Does using FP16 help accelerate generation? (HuggingFace BART)

I also this question in StackOverflow, but couldn’t get a response yet (pytorch - Does using FP16 help accelerate generation? (HuggingFace BART) - Stack Overflow).

I follow the guide below to use FP16 in PyTorch.

Basically, I’m using BART in HuggingFace for generation

  1. During the training phase, I’m able to get 2x speedup and less GPU memory consumption

But.

  1. I found out there is no speedup when I call model.generate under torch.cuda.amp.autocast().
with torch.cuda.amp.autocast():
   model.generate(...)
  1. When I save the model by:
model.save_pretrained("model_folder")

the size does not decrease to half.

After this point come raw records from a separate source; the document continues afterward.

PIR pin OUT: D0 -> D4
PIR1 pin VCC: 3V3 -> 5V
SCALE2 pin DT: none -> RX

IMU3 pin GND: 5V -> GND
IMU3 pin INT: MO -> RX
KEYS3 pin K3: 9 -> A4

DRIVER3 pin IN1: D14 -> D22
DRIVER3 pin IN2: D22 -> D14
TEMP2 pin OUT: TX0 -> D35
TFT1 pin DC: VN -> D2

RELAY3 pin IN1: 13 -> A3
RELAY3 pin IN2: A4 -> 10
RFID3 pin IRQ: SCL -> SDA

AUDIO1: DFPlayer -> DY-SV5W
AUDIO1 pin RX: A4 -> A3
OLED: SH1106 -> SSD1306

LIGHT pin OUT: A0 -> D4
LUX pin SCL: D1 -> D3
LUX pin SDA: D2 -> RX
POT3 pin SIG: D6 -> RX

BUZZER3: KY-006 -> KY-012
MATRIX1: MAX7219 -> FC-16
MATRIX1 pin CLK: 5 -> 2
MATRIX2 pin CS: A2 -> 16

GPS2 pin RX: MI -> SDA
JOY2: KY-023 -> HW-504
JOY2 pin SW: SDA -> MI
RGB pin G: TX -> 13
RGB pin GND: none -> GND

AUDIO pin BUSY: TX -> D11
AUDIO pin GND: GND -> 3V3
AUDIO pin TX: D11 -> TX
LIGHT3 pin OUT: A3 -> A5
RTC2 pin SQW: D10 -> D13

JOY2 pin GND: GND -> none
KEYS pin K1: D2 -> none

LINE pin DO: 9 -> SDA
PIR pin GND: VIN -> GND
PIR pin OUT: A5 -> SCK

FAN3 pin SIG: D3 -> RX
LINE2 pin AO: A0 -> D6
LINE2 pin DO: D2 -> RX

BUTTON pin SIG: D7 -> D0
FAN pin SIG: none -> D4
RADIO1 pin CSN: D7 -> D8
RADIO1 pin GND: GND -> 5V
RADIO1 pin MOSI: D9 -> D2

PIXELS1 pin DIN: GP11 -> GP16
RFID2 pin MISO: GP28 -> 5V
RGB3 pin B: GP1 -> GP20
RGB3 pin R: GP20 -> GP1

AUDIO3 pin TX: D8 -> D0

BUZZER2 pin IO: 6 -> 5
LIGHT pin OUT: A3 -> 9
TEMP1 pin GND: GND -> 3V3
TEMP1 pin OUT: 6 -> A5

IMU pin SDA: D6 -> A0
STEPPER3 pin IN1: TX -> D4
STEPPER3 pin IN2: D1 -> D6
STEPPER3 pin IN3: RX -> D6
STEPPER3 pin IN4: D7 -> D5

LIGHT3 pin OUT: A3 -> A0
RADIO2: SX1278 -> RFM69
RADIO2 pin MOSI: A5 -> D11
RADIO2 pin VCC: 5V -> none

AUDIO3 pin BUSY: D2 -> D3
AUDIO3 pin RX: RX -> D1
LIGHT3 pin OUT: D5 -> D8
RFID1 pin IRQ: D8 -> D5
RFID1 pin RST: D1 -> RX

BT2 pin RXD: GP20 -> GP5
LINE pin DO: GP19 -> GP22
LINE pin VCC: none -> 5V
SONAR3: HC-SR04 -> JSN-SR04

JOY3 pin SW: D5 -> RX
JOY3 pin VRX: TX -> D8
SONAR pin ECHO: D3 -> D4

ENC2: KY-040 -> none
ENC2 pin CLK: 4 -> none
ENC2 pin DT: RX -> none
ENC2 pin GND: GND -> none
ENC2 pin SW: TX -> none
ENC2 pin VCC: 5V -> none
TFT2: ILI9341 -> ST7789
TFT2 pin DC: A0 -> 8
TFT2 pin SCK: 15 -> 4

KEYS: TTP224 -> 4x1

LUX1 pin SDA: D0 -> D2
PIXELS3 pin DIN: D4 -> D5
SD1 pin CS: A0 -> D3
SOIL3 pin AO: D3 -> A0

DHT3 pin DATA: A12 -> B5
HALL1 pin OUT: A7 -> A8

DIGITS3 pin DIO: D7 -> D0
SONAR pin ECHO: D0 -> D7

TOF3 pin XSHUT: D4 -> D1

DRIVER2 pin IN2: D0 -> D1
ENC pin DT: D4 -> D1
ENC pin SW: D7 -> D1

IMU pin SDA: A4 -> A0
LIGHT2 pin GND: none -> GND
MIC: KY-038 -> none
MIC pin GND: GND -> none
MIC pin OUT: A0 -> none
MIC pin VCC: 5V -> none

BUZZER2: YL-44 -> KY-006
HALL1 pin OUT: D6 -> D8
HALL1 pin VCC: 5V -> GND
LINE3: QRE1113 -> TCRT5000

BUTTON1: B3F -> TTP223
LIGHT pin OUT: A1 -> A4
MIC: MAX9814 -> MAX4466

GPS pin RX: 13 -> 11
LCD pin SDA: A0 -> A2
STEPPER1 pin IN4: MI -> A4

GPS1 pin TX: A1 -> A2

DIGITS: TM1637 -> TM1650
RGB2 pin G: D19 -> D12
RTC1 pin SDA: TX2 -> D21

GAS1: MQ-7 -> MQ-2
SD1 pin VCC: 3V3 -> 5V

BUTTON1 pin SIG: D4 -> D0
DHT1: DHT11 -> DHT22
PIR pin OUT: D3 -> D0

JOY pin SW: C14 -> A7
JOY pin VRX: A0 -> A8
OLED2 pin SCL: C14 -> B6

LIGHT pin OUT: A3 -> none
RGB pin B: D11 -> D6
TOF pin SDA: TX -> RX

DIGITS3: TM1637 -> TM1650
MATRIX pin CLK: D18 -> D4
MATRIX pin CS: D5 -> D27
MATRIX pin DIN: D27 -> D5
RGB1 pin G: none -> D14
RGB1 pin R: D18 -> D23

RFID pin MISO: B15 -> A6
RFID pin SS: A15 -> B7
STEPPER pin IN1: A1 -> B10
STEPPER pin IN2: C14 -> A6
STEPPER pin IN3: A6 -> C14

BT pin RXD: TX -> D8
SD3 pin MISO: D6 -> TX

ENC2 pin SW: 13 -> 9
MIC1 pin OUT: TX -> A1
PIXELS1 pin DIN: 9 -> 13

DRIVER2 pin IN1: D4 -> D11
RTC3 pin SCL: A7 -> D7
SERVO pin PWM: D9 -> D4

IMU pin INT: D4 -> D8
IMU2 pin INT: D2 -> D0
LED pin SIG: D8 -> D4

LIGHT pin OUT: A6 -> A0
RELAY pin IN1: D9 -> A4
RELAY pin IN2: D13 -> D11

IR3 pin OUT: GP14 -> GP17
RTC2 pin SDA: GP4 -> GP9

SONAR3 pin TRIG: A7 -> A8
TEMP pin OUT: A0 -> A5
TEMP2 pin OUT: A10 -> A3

But I have to call model.half() before saving in order to make the model half size.

Thus, my questions:

  • Is the issue in 1. expected or there should be something I did wrong?
  • Is the operation I did in 2. proper?
1 Like

To use the model for inference in fp16 you should call model.half() after loading it.
Note that calling half puts all models weights in fp16, but in mixed precision training some parts are still kept in fp32 for stability (like softmax layers), so it might be a better idea to use amp in 01 opt mode instead of calling half.

I’m not sure if torch.cuda.amp.autocast() helps in inference, better to ask this on pytorch forum

I actually tried using apex in 01 mode but it does not help the generation speed as well. But it did help improve the training speed of seq2seq bart model. Is it also in your case?